Sebuah roket Rusia jatuh di atas Samudera Hindia pada 8 Mei 2020. Puing-puing dari roket ini disebut-sebut mengancam satelit yang mengorbit di sekitar Bumi.
Dikutip dari Business Insider, badan antariksa nasional Rusia Roscosmos saat ini masih menganalisis seberapa buruk kemungkinan situasi ini.
SCROLL TO CONTINUE WITH CONTENT
"Saat ini kami sedang mengumpulkan data untuk mengonfirmasi kuantitas dan parameter orbit dari fragmen tersebut," kata juru bicara Roscosmos.
Sementara itu, US 18 Space Control Squadron, yang melacak semua benda di orbit Bumi, menyebutkan setidaknya ada 65 potongan puing dari roket yang jatuh tersebut.
Kondisi ini menambah masalah yang nyata: lebih dari setengah juta keping puing di orbit Bumi secara aktif dilacak oleh Orbital Debris Program Office NASA.
Bahkan puing-puing yang kecil, bisa saja menyebabkan bencana. Puing-puing ini berpotensi menyebabkan tabrakan berkecepatan tinggi dengan pesawat ruang angkasa atau satelit yang bisa membahayakan operasional keamanan nasional dan kehidupan manusia.
Ketika sebuah negara meluncurkan satelit ke luar angkasa, akan selalu ada serpihan yang tertinggal, misalnya saja bagian atas roket. Karenanya sangat penting menempatkan satelit tepat pada posisinya.
"Meluncurkan kendaraan ke luar angkasa berkontribusi menambah sampah ketika mereka tidak punya daya dorong yang cukup untuk melakukan de-orbit sendiri setelah menempatkan muatan ke orbit," tulis American Institute of Aeronautics and Astronautics.

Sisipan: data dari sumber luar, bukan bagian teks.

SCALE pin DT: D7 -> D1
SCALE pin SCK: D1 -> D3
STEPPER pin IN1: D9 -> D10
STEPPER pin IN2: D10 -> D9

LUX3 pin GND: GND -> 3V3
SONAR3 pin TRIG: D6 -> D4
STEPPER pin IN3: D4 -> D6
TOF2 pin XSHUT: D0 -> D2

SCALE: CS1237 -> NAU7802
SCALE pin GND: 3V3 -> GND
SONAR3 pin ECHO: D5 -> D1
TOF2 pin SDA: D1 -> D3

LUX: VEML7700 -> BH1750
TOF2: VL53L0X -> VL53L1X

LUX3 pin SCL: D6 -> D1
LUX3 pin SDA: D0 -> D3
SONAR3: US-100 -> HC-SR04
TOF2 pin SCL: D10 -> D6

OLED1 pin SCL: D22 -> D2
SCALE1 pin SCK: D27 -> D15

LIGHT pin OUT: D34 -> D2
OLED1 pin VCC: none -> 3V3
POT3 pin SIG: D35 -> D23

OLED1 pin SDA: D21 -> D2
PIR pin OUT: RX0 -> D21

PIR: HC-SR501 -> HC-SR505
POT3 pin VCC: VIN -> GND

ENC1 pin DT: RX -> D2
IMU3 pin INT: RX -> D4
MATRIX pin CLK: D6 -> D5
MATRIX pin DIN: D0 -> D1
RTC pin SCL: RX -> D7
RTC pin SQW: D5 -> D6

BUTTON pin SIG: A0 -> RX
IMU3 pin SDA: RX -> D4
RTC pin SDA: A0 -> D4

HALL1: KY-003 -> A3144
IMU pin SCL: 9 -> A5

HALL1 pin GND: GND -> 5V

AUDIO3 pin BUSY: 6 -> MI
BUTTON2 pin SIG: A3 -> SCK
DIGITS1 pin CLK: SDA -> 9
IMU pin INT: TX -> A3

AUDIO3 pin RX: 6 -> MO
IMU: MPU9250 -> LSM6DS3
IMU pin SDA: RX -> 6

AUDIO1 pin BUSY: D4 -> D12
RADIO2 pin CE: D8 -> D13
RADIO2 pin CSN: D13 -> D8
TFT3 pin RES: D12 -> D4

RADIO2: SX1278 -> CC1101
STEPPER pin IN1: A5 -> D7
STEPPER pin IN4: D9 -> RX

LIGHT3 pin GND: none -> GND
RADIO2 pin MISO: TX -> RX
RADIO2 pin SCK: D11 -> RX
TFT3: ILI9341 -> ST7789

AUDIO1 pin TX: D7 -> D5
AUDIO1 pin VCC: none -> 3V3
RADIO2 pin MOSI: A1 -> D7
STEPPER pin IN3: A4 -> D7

Ditambahkan lembaga tersebut, satu ledakan saja cukup menimbulkan efek domino yang bisa menyambar satelit lain yang hidup maupun yang sudah mati. Karenanya, melindungi satelit dari sampah antariksa menjadi sangat penting dan semakin mahal.
Adapun bagian dari roket Rusia yang jatuh tersebut berupa tank roket. Roket ini meluncurkan satelit untuk keperluan penelitian ilmiah pada 2011.
Satelit yang diluncurkan oleh roket yang hancur ini merupakan teleskop radio yang sudah berhenti merespons sejak Januari 2019. Versi terbaru dari satelit tersebut, yakni sebuah observatorium ruang angkasa Rusia-Jerman yang disebut Spektr-RG, diluncurkan pada Juli tahun lalu.